Robust Approach to Assessing Post-Fire Structural Behaviour of High-Rise Mass Timber Buildings

Prof Satheeskumar Navaratnam
Civil and Infrastructure Engineering, RMIT University, Australia 

Abstract:  Mass timber buildings offer a competitive and innovative sustainable construction alternative to steel-framed and concrete buildings. This robust approach to mid-rise construction offers a number of environmental benefits, such as reducing embodied carbon impacts and construction waste. However, there has been a significant barrier preventing the implementation of mass timber buildings, including concerns over structural fire performance and tighter legislation on the fire design of buildings induced by the Lacrosse fire in Melbourne.

This project aims to understand the fire reaction, post-fire performance and collapse mechanisms of floor panels (cross-laminated timber) and mass timber buildings. The fire performance of cross-laminated timber depends significantly on the strength and behaviour of the adhesive. At elevated temperatures, the adhesives could fail and create severe delamination due to changes in the moisture content and thermal degradation.

Therefore, this study conducted several experimental and numerical model analyses to evaluate the fire performance of adhesive bond strength and compressive strength of cross-laminated timber at elevated temperatures and proposed advanced modified adhesive to improve the fire performance. Next, this study developed a numerical model for a 10-story mass timber building subjected to localized fire.
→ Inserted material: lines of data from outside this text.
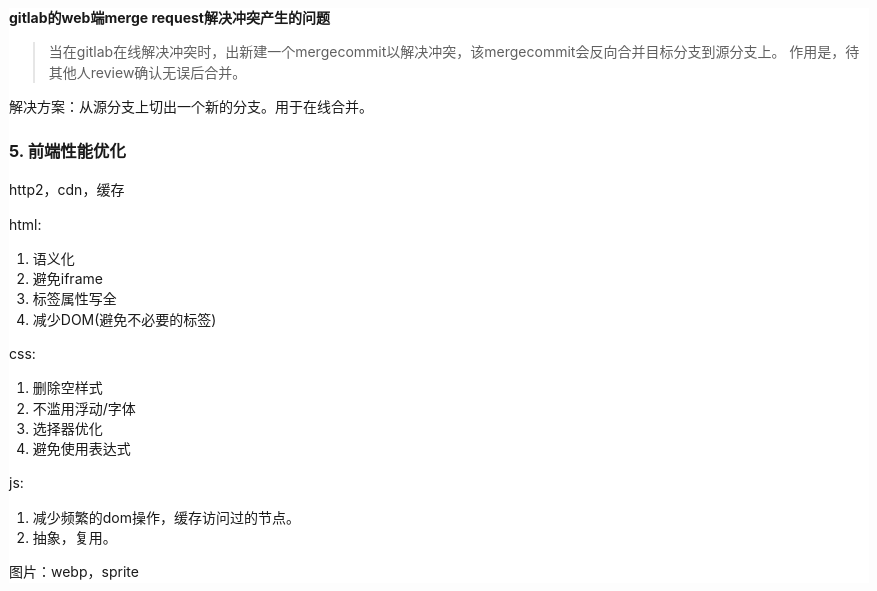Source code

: **gitlab的web端merge request解决冲突产生的问题**

> 当在gitlab在线解决冲突时，出新建一个mergecommit以解决冲突，该mergecommit会反向合并目标分支到源分支上。
> 作用是，待其他人review确认无误后合并。

解决方案：从源分支上切出一个新的分支。用于在线合并。

### 5. 前端性能优化

http2，cdn，缓存

html:
1. 语义化
2. 避免iframe
3. 标签属性写全
4. 减少DOM(避免不必要的标签)

css:
1. 删除空样式
2. 不滥用浮动/字体
3. 选择器优化
4. 避免使用表达式

js: 
1. 减少频繁的dom操作，缓存访问过的节点。
2. 抽象，复用。

图片：webp，sprite

 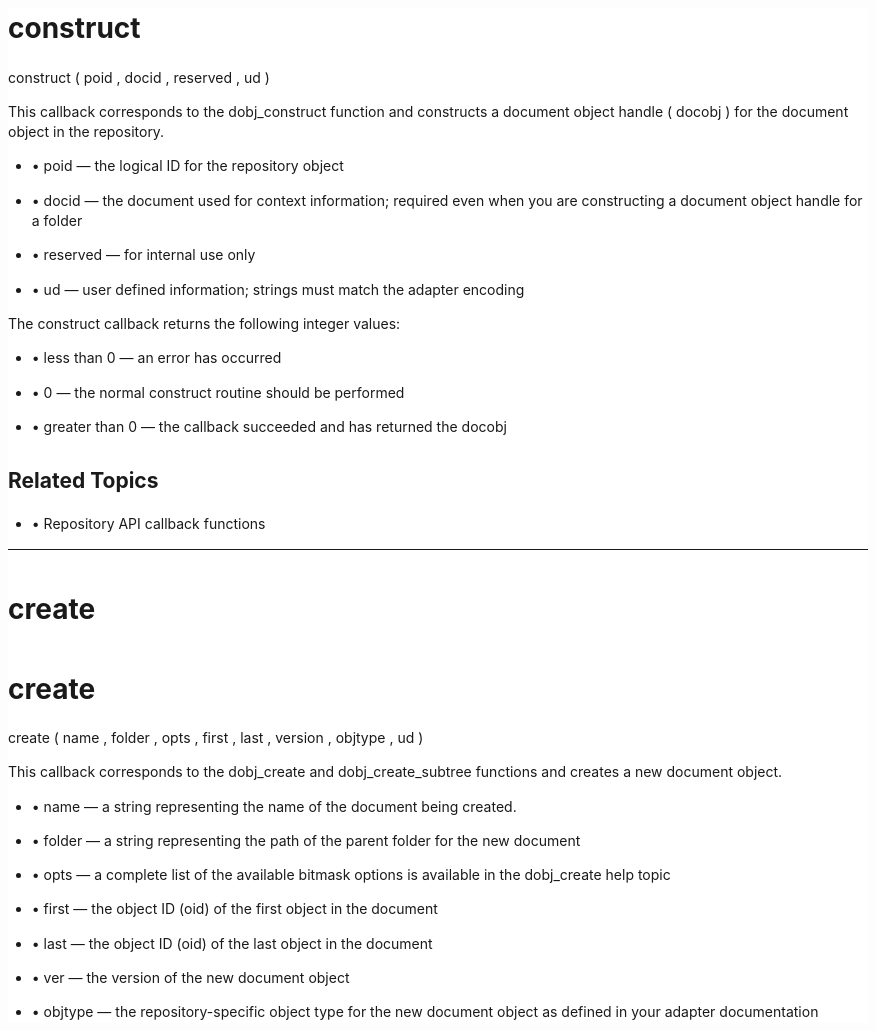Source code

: # construct

construct ( poid , docid , reserved , ud )

This callback corresponds to the dobj_construct function and constructs a document object handle ( docobj ) for the document object in the repository.

- • poid — the logical ID for the repository object

- • docid — the document used for context information; required even when you are constructing a document object handle for a folder

- • reserved — for internal use only

- • ud — user defined information; strings must match the adapter encoding

The construct callback returns the following integer values:

- • less than 0 — an error has occurred

- • 0 — the normal construct routine should be performed

- • greater than 0 — the callback succeeded and has returned the docobj

## Related Topics

- • Repository API callback functions



---

# create

# create

create ( name , folder , opts , first , last , version , objtype , ud )

This callback corresponds to the dobj_create and dobj_create_subtree functions and creates a new document object.

- • name — a string representing the name of the document being created.

- • folder — a string representing the path of the parent folder for the new document

- • opts — a complete list of the available bitmask options is available in the dobj_create help topic

- • first — the object ID (oid) of the first object in the document

- • last — the object ID (oid) of the last object in the document

- • ver — the version of the new document object

- • objtype — the repository-specific object type for the new document object as defined in your adapter documentation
Results showed that the fire performance of cross-laminated timber and mass timber buildings could be improved when the floor panel is made with the proposed modified fireproof adhesive. Further, the proposed finite element and analytical models can be used to predict engineered timber’s post-fire residual strength. However, further experimental tests are needed to ensure the capability of modified fireproof adhesives to improve the robustness of mass timber buildings.